Como livro técnico é muito focado na teoria em particular (marxismo ortodoxo e marxismo-Leninismo). Mas dentro desta teoria explica e da uma ideia bastante boa da historia na teoria Marxista. Uma analise bem efectuada embora por vezes limitada, não posso deixar de recomendar a quem quer que goste de historia.
Good analysis of Marx and Engels’s view of history, what drives it, and how it progresses. Very well thought out, and debunks a lot of criticisms and misunderstandings of Marx both from within and without the socialist movement. I will say, though, that it is rather dense.
I don't know how to feel about this work. Some of Fleischer's interpretations are highly questionable.
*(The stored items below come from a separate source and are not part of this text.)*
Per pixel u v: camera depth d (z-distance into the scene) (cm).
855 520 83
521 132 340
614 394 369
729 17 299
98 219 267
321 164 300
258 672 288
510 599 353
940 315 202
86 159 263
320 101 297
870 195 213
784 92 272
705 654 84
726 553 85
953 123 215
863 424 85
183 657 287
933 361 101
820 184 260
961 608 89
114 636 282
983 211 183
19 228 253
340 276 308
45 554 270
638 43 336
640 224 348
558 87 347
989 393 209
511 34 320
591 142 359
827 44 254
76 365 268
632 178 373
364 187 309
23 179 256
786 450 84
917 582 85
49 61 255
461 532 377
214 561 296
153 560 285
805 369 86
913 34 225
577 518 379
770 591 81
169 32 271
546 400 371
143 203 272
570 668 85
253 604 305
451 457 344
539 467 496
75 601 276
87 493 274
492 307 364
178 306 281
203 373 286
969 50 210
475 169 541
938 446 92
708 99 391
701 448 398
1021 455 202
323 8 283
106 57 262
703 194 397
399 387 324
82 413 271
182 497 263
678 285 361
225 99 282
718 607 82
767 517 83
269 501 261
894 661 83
If you go back to the source of the text he is citing, it is not that he is flat-out wrong in how he is interpreting the text, but it certainly is odd. It is not how any normal person would read what Marx is writing.
Eric Mosbacher's translation, in my view, does not serve the text well. It has led to some rather peculiar renderings, such as the following passage on primitive society:
"It was a 'wonderful social system', he says, as it left no room for domination and subjection. ... Thus what followed seemed to be a deep degradation, 'a fall from grace from the simple moral height of the old clan society'."
Whereas in the copy of the book he is referencing, The Origin of Family, Private Property and the State, it reads:
"But it was broken by influences which from the very start appear as a degradation, a fall from the simple moral greatness of the old gentile society."
The latter quoted text is a stark departure from the rendition of it contained in Fleischer's text. There are many instances of such translations and interpretations in this book.
He also claims that when Marx describes how the transition between different modes of production happened as a result of the contradiction between the forces and relations of production, that Marx only meant that that is what happened between the transition of feudalism to capitalism, and that is what will happen in the transition from capitalism to socialism, but that Marx never meant to apply such an idea to any of the previous transitory modes of production. Now, I am not completely opposed to this interpretation of the text--it is certainly interesting and plausible. However, the source material he is citing is so hard to read that way.
I will probably need to reread Marx and Engels if I am to decide whether or not I agree with Fleischer's argument here.
Regardless of those issues, though, the book takes a massive drop in quality once it starts describing what communism is in Chapter 3, Subsection "The Marxist projection of the future." The author is entrenched in humanism and has a deep-seated dislike of Hegel. For that reason, he falls into various idealisms when describing communism due to his failure to grasp the radicality of Hegel's thought that can, through a reversal, be profoundly materialist. Moreover, his failure to understand Hegel also explains why he makes wild claims, such as how Engels supposedly wrote "apologia for slavery."